• [Available data]
-- Opening Marker --

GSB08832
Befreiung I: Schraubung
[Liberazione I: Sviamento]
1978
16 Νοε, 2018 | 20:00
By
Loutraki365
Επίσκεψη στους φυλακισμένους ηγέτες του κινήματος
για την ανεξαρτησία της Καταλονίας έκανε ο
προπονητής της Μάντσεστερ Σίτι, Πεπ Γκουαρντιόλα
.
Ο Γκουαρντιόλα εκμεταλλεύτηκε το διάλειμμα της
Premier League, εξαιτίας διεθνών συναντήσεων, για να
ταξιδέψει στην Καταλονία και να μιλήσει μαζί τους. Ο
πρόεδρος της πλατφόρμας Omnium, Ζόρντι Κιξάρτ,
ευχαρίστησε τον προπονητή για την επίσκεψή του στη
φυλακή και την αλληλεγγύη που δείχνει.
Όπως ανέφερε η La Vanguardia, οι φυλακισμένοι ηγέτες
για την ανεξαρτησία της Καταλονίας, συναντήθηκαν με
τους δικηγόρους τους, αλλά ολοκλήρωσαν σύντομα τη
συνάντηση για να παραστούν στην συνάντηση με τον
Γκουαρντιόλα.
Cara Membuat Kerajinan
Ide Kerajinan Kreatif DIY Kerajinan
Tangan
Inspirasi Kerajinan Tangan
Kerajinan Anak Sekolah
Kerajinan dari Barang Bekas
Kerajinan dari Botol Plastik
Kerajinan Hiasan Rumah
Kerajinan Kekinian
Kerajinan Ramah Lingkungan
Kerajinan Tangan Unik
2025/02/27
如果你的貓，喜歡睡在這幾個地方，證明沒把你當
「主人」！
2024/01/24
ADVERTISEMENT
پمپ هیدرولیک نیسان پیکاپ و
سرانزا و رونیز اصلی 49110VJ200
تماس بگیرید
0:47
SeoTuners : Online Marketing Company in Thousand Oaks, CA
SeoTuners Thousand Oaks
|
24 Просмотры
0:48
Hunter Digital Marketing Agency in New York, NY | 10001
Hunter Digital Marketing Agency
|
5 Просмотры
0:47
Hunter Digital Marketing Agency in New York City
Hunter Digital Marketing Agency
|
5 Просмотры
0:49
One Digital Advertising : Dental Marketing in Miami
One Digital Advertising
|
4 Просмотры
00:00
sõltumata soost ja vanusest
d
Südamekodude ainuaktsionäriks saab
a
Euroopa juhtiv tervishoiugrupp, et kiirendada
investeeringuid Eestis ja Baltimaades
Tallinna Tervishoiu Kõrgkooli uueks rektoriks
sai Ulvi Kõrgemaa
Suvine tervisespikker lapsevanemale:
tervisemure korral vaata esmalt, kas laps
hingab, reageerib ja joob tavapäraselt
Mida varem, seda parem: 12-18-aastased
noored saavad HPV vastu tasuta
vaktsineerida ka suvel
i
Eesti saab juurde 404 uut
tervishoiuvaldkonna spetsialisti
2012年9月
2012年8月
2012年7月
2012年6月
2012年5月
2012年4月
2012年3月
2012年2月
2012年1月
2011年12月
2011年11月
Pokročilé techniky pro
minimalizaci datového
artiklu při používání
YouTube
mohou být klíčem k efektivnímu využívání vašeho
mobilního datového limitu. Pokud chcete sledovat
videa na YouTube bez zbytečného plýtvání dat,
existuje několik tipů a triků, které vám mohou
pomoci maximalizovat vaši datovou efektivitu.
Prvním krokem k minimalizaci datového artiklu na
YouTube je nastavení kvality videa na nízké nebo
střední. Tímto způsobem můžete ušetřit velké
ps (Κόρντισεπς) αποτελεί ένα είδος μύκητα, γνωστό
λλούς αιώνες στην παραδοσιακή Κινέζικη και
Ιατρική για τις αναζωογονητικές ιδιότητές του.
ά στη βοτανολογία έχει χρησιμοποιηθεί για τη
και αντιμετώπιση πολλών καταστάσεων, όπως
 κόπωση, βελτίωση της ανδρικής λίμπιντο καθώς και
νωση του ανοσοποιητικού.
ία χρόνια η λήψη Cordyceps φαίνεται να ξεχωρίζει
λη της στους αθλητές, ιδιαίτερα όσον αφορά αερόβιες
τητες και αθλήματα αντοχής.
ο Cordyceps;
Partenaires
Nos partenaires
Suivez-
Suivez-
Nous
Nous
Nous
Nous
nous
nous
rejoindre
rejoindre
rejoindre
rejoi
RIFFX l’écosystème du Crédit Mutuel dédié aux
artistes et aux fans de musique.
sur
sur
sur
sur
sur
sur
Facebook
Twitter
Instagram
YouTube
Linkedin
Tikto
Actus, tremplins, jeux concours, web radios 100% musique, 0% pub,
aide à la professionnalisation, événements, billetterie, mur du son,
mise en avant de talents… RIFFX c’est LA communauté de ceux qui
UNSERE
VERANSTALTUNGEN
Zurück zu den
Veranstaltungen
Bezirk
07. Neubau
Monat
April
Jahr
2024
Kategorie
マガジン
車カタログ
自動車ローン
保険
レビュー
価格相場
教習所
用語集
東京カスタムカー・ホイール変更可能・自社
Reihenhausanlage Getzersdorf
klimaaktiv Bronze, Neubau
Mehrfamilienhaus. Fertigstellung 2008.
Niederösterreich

-- Closing Marker --

• [What is expected] Pull out every line of the records above that contains the string "YouTube", treating uppercase and lowercase letters as different.

• [Solution for this task]
YouTube
videa na YouTube bez zbytečného plýtvání dat,
YouTube je nastavení kvality videa na nízké nebo
YouTube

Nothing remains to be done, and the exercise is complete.